Les marchés financiers américains ont connu une nette hausse mercredi, portés par de nouvelles spéculations sur une possible conclusion d'un accord de cessez-le-feu entre les États-Unis et l'Iran. L'indice S&P 500 a gagné 0,1 %, atteignant un nouveau record historique, tandis que le Dow Jones Industrial Average a progressé de 243 points (0,5 %) et le Nasdaq composite a avancé de 0,1 %. Cette euphérie coïncide avec un recul marqué du prix du pétrole, le baril de brut américain chutant de 5,5 % pour s'établir à 88,68 dollars, et le Brent tombant à 92 dollars après avoir dépassé les 100 dollars la semaine précédente.

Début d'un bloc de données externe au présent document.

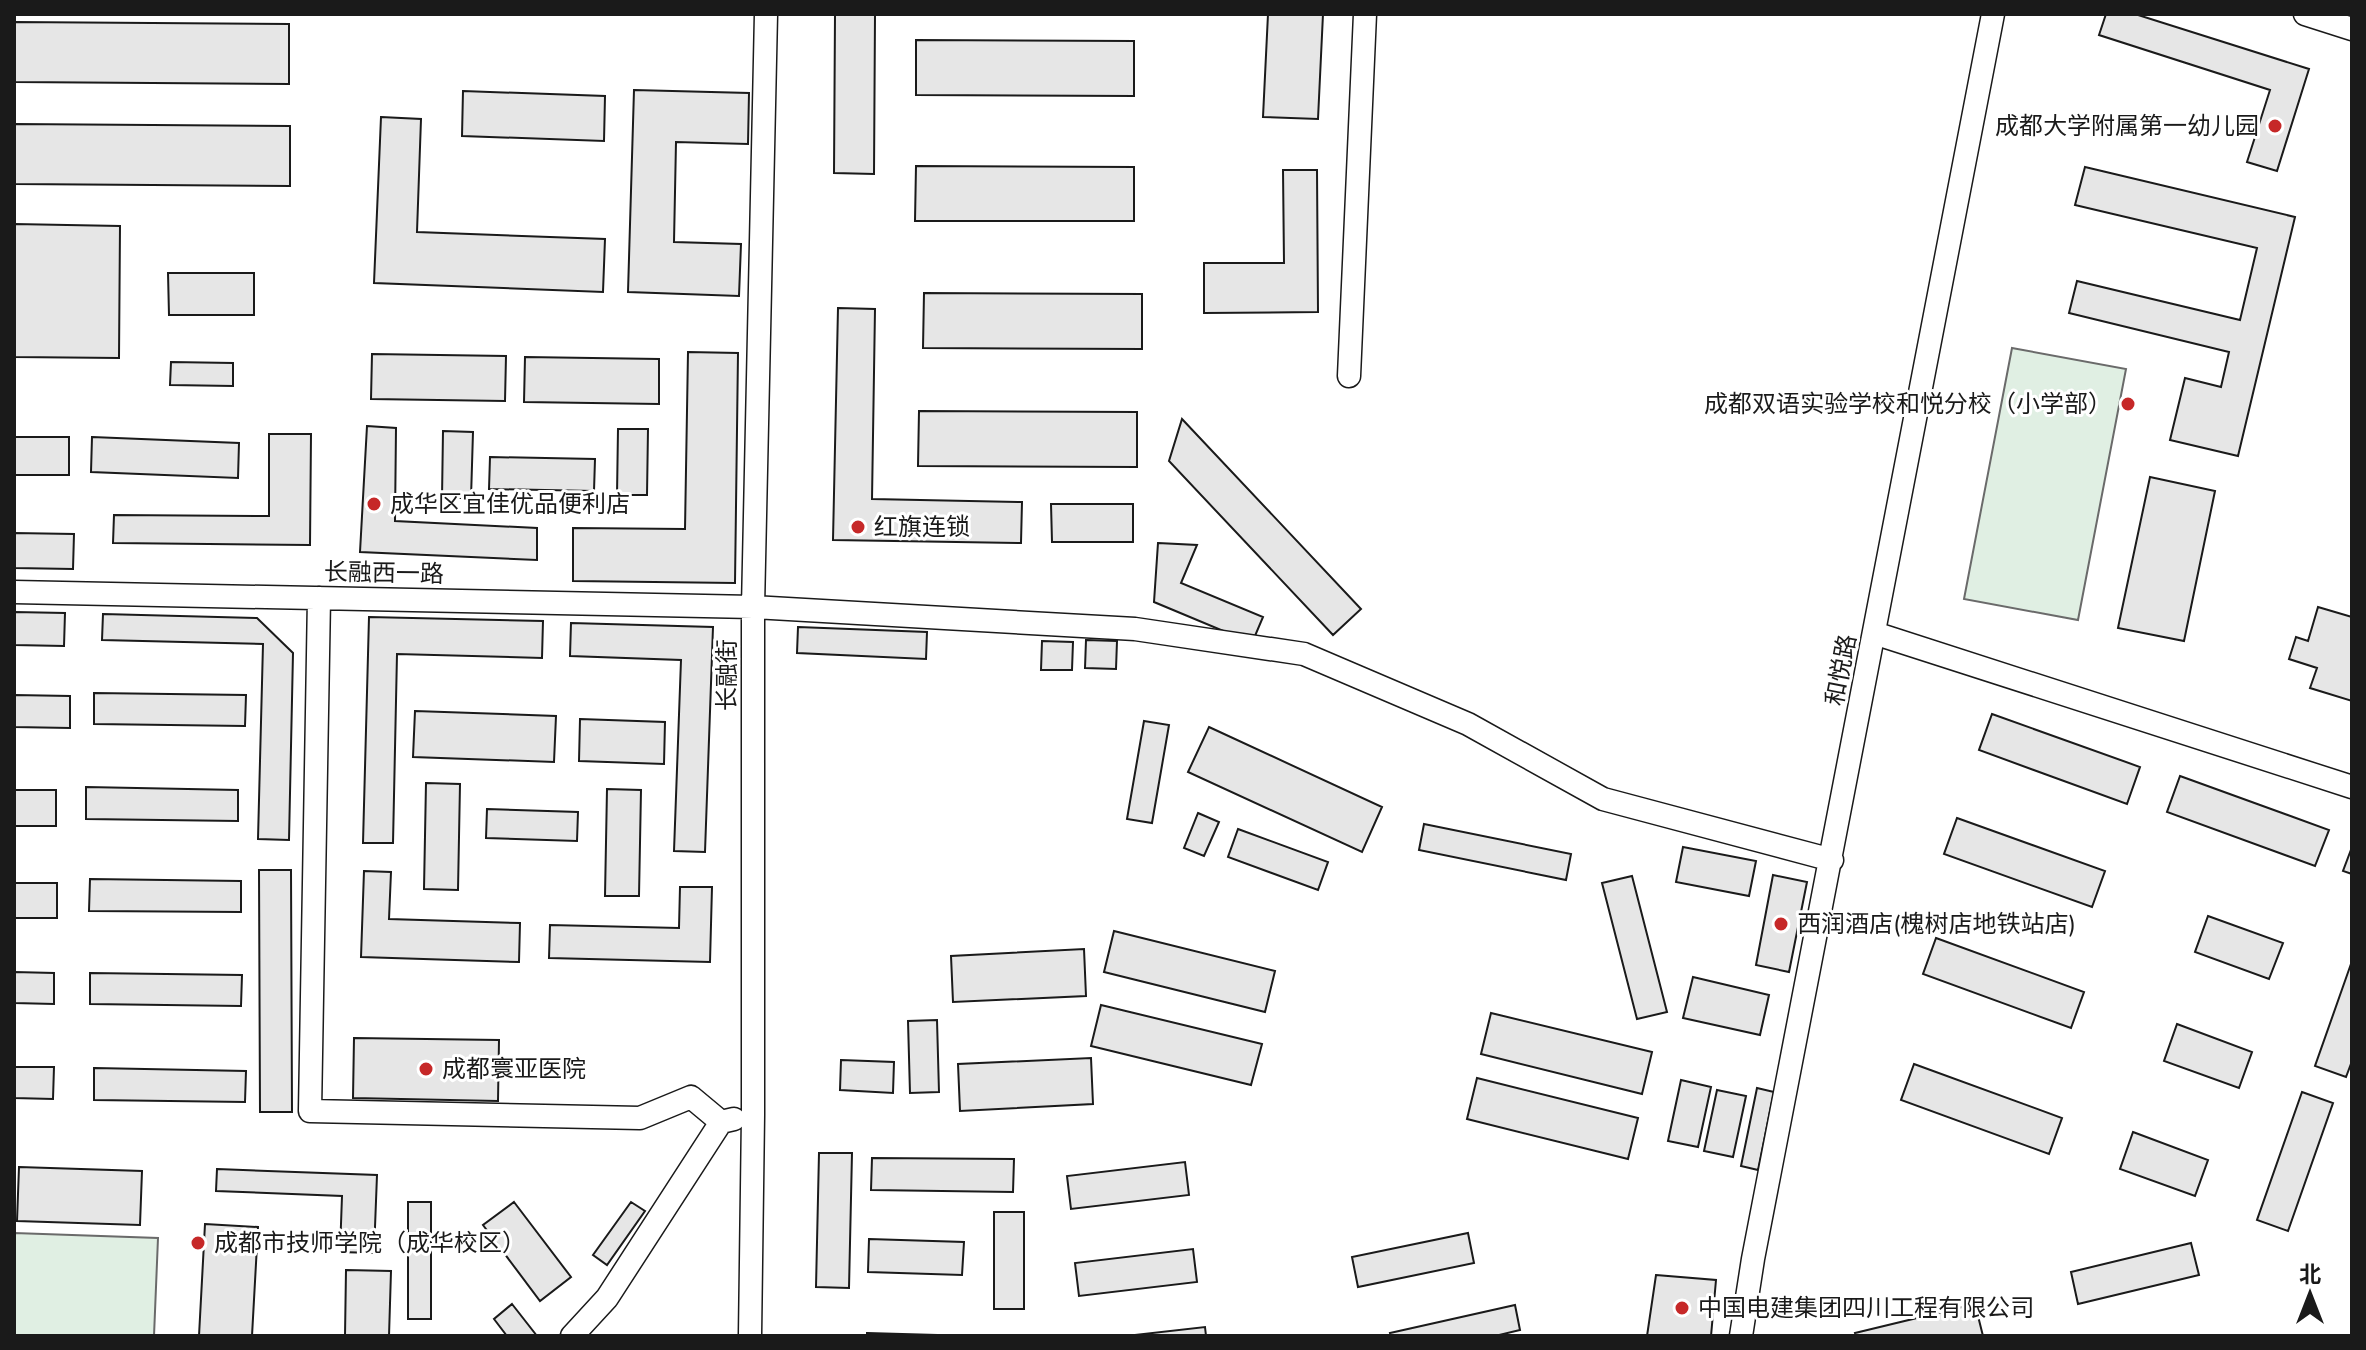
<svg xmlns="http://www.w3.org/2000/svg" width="2366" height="1350" font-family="'Nunito Sans','Noto Sans SC',sans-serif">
<rect width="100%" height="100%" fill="#fff"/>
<!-- green -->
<path fill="#e0efe3" stroke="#6a6a6a" stroke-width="2" d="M2012 348 2126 369 2078 620 1964 599Z
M14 1233 158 1238 154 1336H14Z"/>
<!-- building -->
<path fill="#e6e6e6" stroke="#1a1a1a" stroke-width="2" d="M835 14H875L874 174 834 173Z
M1268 14H1323L1318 119 1263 117Z
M2106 14H2135L2309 69 2277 171 2247 162 2270 90 2099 35Z
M14 22 289 24V84L14 82Z
M916 40 1134 41V96L916 95Z
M634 90 749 93 748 144 676 142 674 242 741 244 739 296 628 292Z
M463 91 605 96 604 141 462 136Z
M381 117 421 119 417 232 605 239 603 292 374 283Z
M14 124 290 126V186L14 184Z
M916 166 1134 167V221H915Z
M2085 167 2295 217 2238 456 2170 440 2185 378 2221 387 2229 352 2069 313 2077 281 2240 320 2257 248 2075 205Z
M1283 170H1317L1318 312 1204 313V263H1284Z
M14 224 120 226 119 358 14 357Z
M168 273H254V315H169Z
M924 293 1142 294V349L923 348Z
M838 308 875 309 872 499 1022 502 1021 543 833 540Z
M688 352 738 353 735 583 573 581V528L685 529Z
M372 354 506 356 505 401 371 399Z
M525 357 659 359V404L524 402Z
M171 362 233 363V386L170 385Z
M919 411 1137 412V467L918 466Z
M1182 419 1361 609 1333 635 1169 461Z
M367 426 396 428 395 521 537 528V560L360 552Z
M618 429H648L647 495H617Z
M443 431 473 432 471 498H442Z
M269 434H311L310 545 113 543 114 515 269 516Z
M14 437H69V475H14Z
M92 437 239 443 238 478 91 472Z
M490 457 595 459 594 491 489 489Z
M2150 477 2215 491 2184 641 2118 628Z
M1051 504H1133V542H1052Z
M14 533 74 534 73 569 14 568Z
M1158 543 1197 545 1181 583 1263 617 1252 643 1154 602Z
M2318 607 2352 617V701L2310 688 2317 668 2289 659 2296 637 2308 641Z
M14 612 65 613 64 646 14 645Z
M103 614 257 618 293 653 289 840 258 839 263 644 102 640Z
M369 617 543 621 542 658 397 654 393 843H363Z
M571 623 713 627 705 852 674 851 681 660 570 656Z
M798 627 927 632 926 659 797 653Z
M1086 640 1117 641 1116 669 1085 668Z
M1042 641 1073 642 1072 670H1041Z
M94 693 246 695 245 726 94 724Z
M14 695 70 696V728L14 727Z
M415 711 556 716 554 762 413 757Z
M1992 714 2140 767 2127 804 1979 750Z
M580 719 665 722 664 764 579 761Z
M1144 721 1169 725 1152 823 1127 819Z
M1209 727 1382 807 1362 852 1188 772Z
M2180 776 2329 830 2315 866 2167 812Z
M426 783 460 784 458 890 424 889Z
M86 787 238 790V821L86 819Z
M607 789 641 790 639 896H605Z
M14 790H56V826H14Z
M487 809 578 812 577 841 486 838Z
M1198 813 1219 822 1204 856 1184 848Z
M1957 818 2105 871 2092 907 1944 854Z
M1424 824 1571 854 1566 880 1419 850Z
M1238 829 1328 862 1318 890 1228 857Z
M1683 847 1756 861 1749 896 1676 882Z
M2352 847V874L2343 871Z
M259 870H291L292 1112H260Z
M364 871 391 872 389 919 520 923 519 962 361 957Z
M1773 875 1807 882 1789 972 1756 965Z
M1632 876 1667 1012 1637 1019 1602 883Z
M90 879 241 881V912L89 911Z
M14 883H57V918H14Z
M680 887H712L710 962 549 958 550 925 679 928Z
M2208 916 2283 943 2269 979 2195 952Z
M1114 931 1275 971 1265 1012 1104 972Z
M1936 938 2084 992 2071 1028 1923 974Z
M1084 949 1086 996 953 1002 951 956Z
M2352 961V1061L2346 1077 2315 1066Z
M14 972 54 973V1004L14 1003Z
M90 973 242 975 241 1006 90 1004Z
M1693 977 1769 995 1760 1035 1683 1018Z
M1101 1005 1262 1044 1251 1085 1091 1046Z
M1491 1013 1652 1052 1642 1094 1481 1054Z
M937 1020 939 1092 910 1093 908 1021Z
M2177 1024 2252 1052 2239 1088 2164 1061Z
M354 1038 499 1040 498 1101 353 1098Z
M1091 1058 1093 1104 960 1111 958 1064Z
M841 1060 894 1062 893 1093 840 1090Z
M1914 1064 2062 1118 2049 1154 1901 1100Z
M14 1067H54L53 1099 14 1098Z
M94 1068 246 1071 245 1102 94 1100Z
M1477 1078 1638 1118 1628 1159 1467 1119Z
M1681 1080 1711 1087 1698 1147 1668 1141Z
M1757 1088 1774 1092 1758 1170 1741 1166Z
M1717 1090 1746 1096 1733 1157 1704 1151Z
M2302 1092 2333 1103 2288 1231 2257 1220Z
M2133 1132 2208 1160 2195 1196 2120 1169Z
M819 1153H852L849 1288 816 1287Z
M872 1158 1014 1159 1013 1192 871 1190Z
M1185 1162 1189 1195 1071 1209 1067 1176Z
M19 1167 142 1171 140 1225 17 1221Z
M217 1169 377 1175 374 1253 340 1252 342 1196 216 1191Z
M408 1202H431V1319H408Z
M514 1202 571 1277 540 1301 483 1225Z
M631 1202 645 1211 607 1265 593 1255Z
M994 1212H1024V1309H994Z
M205 1224 258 1227 252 1336H199Z
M1468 1233 1474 1263 1358 1287 1352 1257Z
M869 1239 964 1242 962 1275 868 1272Z
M2191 1243 2199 1275 2078 1304 2071 1272Z
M1193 1249 1197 1282 1079 1296 1075 1263Z
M346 1270 391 1271 389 1336H345Z
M1656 1275 1716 1280 1711 1336H1647Z
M512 1304 537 1336H507L494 1319Z
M1975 1304 1983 1336H1856L1855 1333Z
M1515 1305 1520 1330 1495 1336H1391L1390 1333Z
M1205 1327 1206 1336H1126Z
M867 1333 973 1336H867Z"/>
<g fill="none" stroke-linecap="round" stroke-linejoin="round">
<defs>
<path id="minor" d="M2305 14 2352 29
M1349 376 1365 14
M14 592 753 607 1135 629 1304 654 1468 724 1603 799 1832 860
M319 598 310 1111 640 1118 691 1097 721 1122
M1874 633 2352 787
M572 1336 607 1298 721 1122 734 1119
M750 1336 753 1115V607L766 14
M1741 1336 1753 1259 1993 14"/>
</defs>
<!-- minor casing -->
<use href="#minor" stroke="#1a1a1a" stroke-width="25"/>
<!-- minor -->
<use href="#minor" stroke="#fff" stroke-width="22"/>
</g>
<!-- markers -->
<g fill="#c62828" stroke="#fff" stroke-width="3">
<circle cx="2275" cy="126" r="8"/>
<circle cx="2128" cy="404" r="8"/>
<circle cx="374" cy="504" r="8"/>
<circle cx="858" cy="527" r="8"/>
<circle cx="1781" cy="924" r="8"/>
<circle cx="426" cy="1069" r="8"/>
<circle cx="198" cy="1243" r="8"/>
<circle cx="1682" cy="1308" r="8"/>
</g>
<g text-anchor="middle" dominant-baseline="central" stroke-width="6" stroke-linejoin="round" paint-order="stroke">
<!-- poi labels -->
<g font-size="24" fill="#1a1a1a" stroke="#fff" text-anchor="start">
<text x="2259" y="126" text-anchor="end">成都大学附属第一幼儿园</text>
<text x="2112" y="404" text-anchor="end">成都双语实验学校和悦分校（小学部）</text>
<text x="390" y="504">成华区宜佳优品便利店</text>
<text x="874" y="527">红旗连锁</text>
<text x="1797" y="924">西润酒店(槐树店地铁站店)</text>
<text x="442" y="1069">成都寰亚医院</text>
<text x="214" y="1243">成都市技师学院（成华校区）</text>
<text x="1698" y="1308">中国电建集团四川工程有限公司</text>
</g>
<!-- street labels -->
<g font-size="24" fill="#1a1a1a" stroke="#fff">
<text transform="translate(384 573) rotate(1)">长融西一路</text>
<text transform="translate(1841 670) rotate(-79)">和悦路</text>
<text transform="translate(727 675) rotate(-90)">长融街</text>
</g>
</g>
<!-- border -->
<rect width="2366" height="1350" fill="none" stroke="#1a1a1a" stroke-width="32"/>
<!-- north arrow -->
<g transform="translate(2310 1294)" stroke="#ffffff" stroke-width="6" paint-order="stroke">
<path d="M0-6L14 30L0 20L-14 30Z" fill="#1a1a1a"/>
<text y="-12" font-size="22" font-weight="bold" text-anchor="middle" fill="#1a1a1a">北</text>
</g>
</svg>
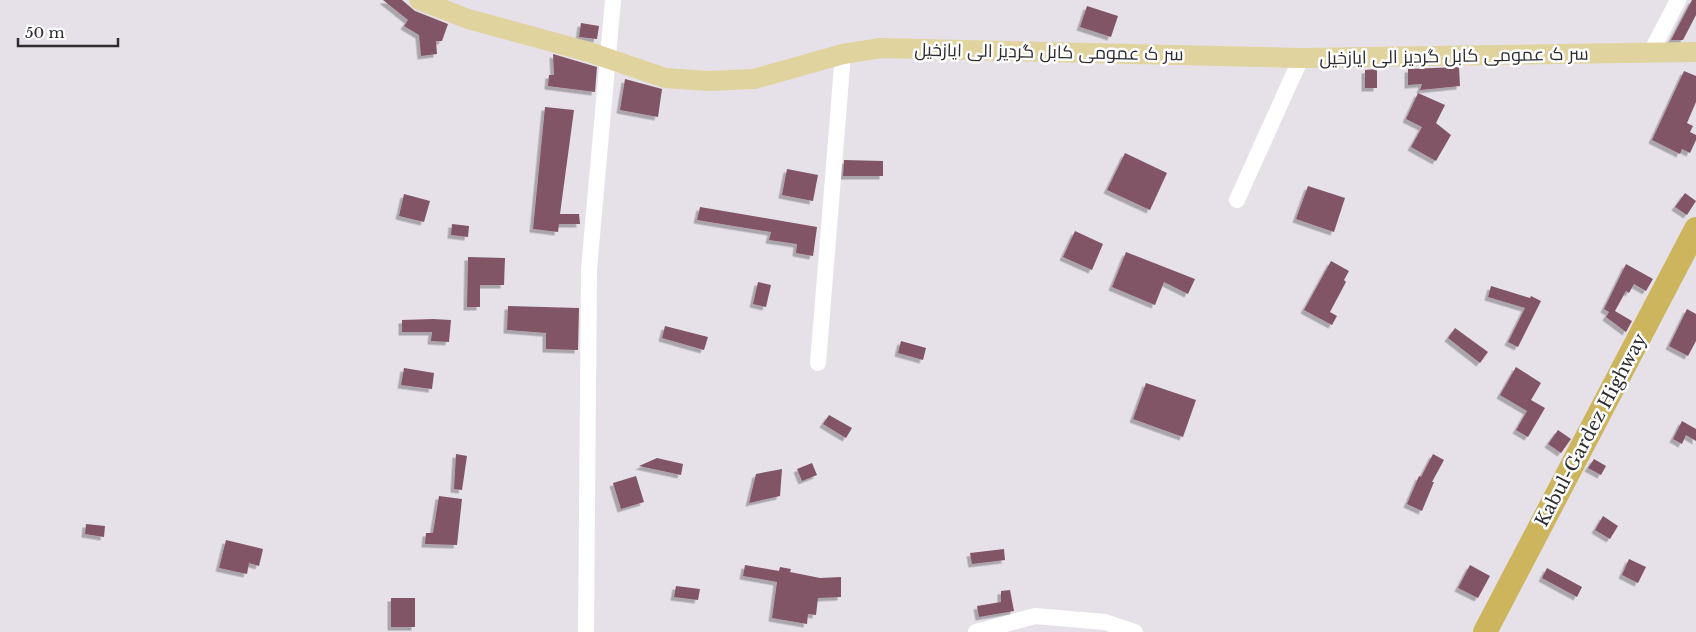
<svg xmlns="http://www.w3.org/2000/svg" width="1696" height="632" font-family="'Libre Baskerville',Cairo,serif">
  <defs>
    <filter id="shadow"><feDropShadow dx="-3.5" dy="3.5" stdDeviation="0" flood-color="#0004"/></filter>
  </defs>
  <rect width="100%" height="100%" fill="#e6e1e9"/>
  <g fill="#825566" filter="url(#shadow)">
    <polygon points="383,0 402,0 415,11 448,24 442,41 436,41 437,54 421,56 419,35 404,26 408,20"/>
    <polygon points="1692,0 1696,0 1696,15 1683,40 1671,40"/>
    <polygon points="1087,6 1118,16 1111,37 1080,27"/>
    <polygon points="581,23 599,26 597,39 579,37"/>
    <polygon points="553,54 597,67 595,92 548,86 549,75 554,75"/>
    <polygon points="1459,67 1460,86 1420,90 1422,84 1408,85 1408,69"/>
    <polygon points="1377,69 1377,88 1365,88 1365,70"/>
    <polygon points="1684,71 1696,76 1696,102 1687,123 1693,126 1690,132 1696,135 1696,140 1690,153 1682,149 1680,154 1652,140"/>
    <polygon points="625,79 662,89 658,117 620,110"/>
    <polygon points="1418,93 1445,105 1436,123 1451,135 1436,161 1411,147 1422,127 1406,119"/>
    <polygon points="545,107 574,110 560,214 579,214 580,224 559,224 558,232 533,229"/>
    <polygon points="1125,153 1167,173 1150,210 1107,190"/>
    <polygon points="844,160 883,161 883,176 843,176"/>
    <polygon points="787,169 818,175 813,201 782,195"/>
    <polygon points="1308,186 1345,198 1334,232 1296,219"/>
    <polygon points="1685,193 1696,201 1687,215 1675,207"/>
    <polygon points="404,194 430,201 424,222 399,216"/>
    <polygon points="700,207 817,227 813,256 796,253 797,244 769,240 771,232 697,220"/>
    <polygon points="452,224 469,226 468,237 451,235"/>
    <polygon points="1075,231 1103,244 1092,270 1063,257"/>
    <polygon points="1126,252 1195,279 1188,294 1164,282 1155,305 1112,287"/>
    <polygon points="468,257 505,258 504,285 480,285 480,307 467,307"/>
    <polygon points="1331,261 1349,271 1344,280 1346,282 1330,312 1337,316 1332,325 1304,310"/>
    <polygon points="1626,264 1653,279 1646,291 1634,284 1629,293 1626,291 1615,311 1632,321 1626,332 1606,317 1609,312 1604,309"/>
    <polygon points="758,282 771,285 766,307 753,304"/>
    <polygon points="1491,286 1530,298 1531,296 1541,301 1518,347 1508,342 1525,308 1488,297"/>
    <polygon points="508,306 579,308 578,350 546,349 546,333 507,330"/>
    <polygon points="1687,309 1696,314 1696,341 1688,356 1669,346"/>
    <polygon points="433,319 451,320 449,342 431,341 432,332 402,332 402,320"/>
    <polygon points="665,326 708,337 704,350 662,338"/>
    <polygon points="1455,328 1488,352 1480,363 1448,338"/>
    <polygon points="901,341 926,348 923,360 898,353"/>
    <polygon points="1516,367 1541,383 1531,400 1545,408 1528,437 1516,430 1527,411 1500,395"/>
    <polygon points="404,368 434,373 432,389 401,385"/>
    <polygon points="1146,383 1196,400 1183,437 1133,419"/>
    <polygon points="829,415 852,428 846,438 823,424"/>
    <polygon points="1682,421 1696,429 1696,441 1686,435 1682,444 1673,439"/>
    <polygon points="1558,430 1571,439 1561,453 1548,444"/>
    <polygon points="456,454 467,456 462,490 454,489"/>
    <polygon points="1433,454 1444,460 1432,482 1434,482 1422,511 1407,504 1419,476 1421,477"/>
    <polygon points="657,458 683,464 681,475 639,466"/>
    <polygon points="1594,459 1606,466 1601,475 1588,468"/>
    <polygon points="812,463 817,475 802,481 797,469"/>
    <polygon points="782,469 780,496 749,503 756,474"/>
    <polygon points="636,476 644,502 621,509 613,483"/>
    <polygon points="439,496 462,499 457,545 425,544 426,533 433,533"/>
    <polygon points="1603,516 1618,526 1610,539 1595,530"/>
    <polygon points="86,524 105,526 104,537 85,534"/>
    <polygon points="226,540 263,549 259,566 249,563 247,574 219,568"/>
    <polygon points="1004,549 1005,560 972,564 970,553"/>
    <polygon points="1629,559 1646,567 1638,583 1622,575"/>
    <polygon points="745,565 779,571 780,567 791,569 790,572 820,578 841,577 841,597 818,598 816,615 808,614 807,624 772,618 777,582 743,576"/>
    <polygon points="1470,565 1490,576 1478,598 1458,588"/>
    <polygon points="1547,568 1582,587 1577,597 1542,578"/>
    <polygon points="676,586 700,589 698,600 674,597"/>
    <polygon points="1010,590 1014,611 979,617 977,606 1001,602 1001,591"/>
    <rect x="391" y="598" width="24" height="29"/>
  </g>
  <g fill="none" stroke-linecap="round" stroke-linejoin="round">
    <g stroke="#fff" stroke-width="16">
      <polyline points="1651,52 1678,0"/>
      <polyline points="1237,200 1301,58"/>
      <polyline points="818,363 843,54"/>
      <polyline points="586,632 589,269 613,0"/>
      <polyline points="976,632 1035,616 1105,622 1135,632"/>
    </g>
    <polyline stroke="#e1d39e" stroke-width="20" points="419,0 468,19 589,52 665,78 708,81 754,79 843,54 881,48 1301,58 1696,52"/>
    <polyline stroke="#cdb55e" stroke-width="24" points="1485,632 1696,229"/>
  </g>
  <g text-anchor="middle" stroke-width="5" stroke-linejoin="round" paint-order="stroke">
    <g font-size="18" fill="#2e2c2f" stroke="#fff">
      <text transform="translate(1049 52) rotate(1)" y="6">سر ک عمومی کابل گردیز الی ایازخیل</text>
      <text transform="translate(1454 56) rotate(-1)" y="6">سر ک عمومی کابل گردیز الی ایازخیل</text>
      <text transform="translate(1591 430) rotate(-62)" y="6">Kabul-Gardez Highway</text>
    </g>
  </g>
  <path d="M18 38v8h100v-8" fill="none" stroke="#2e2c2f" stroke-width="2.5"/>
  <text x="25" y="38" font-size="15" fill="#2e2c2f" stroke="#ffffff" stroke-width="4" paint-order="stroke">50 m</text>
</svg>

Un optimisme nourri par un document préliminaire
Le mouvement haussier a été déclenché par la diffusion, par le média d'État iranien, d'un document préliminaire décrivant les grandes lignes d'un cadre d'accord potentiel. Selon ce rapport, l'Iran autoriserait le trafic à travers le détroit d'Ormuz à son niveau d'avant-guerre dans un délai de trente jours, et les États-Unis lèveraient leur blocus naval sur les ports iraniens. La Maison Blanche a rapidement qualifié ces informations de « fabrication complète », mais les marchés sont restés orientés à la hausse.
Des précédents et des doutes persistants
Ce n'est pas la première fois que les marchés réagissent avec optimisme à des rumeurs de rapprochement entre Washington et Téhéran, pour ensuite déchanter lorsque les négociations achoppent. Toutefois, la vigueur de la hausse actuelle reflète des déclarations récentes suggérant que les deux parties seraient plus proches que jamais d'un accord. Le président Donald Trump a déclaré mercredi, lors d'une réunion du cabinet, que les responsables américains n'étaient « pas encore satisfaits de l'accord, mais nous le serons ». Il a ajouté : « Je pense qu'ils commencent à nous donner ce qu'ils doivent nous donner. Et s'ils le font, c'est parfait, et s'ils ne le font pas, alors l'homme à ma gauche devra les achever », en désignant le secrétaire à la Défense Pete Hegseth.
Les principaux points de blocage
Plusieurs questions cruciales demeurent en suspens. Le sort d'environ 440 kilogrammes d'uranium hautement enrichi, l'infrastructure nucléaire iranienne que les États-Unis voudraient voir entièrement démantelée, les missiles balistiques de Téhéran et son soutien à des groupes armés régionaux constituent des obstacles majeurs. Par ailleurs, il n'est pas certain qu'un arrêt des hostilités au Liban soit intégré à un éventuel accord, bien que les responsables iraniens aient répété que tout arrangement devrait inclure ce volet. Le Premier ministre israélien, Benyamin Netanyahou, a ordonné cette semaine à l'armée israélienne d'intensifier ses frappes contre le Hezbollah.
Sanctions et avoirs gelés
La question de la levée des sanctions américaines contre l'Iran et de la libération de millions de dollars d'avoirs iraniens gelés reste également ouverte. Les investisseurs parient sur une détente rapide, mais l'issue des négociations demeure incertaine. Les prochains jours pourraient être décisifs.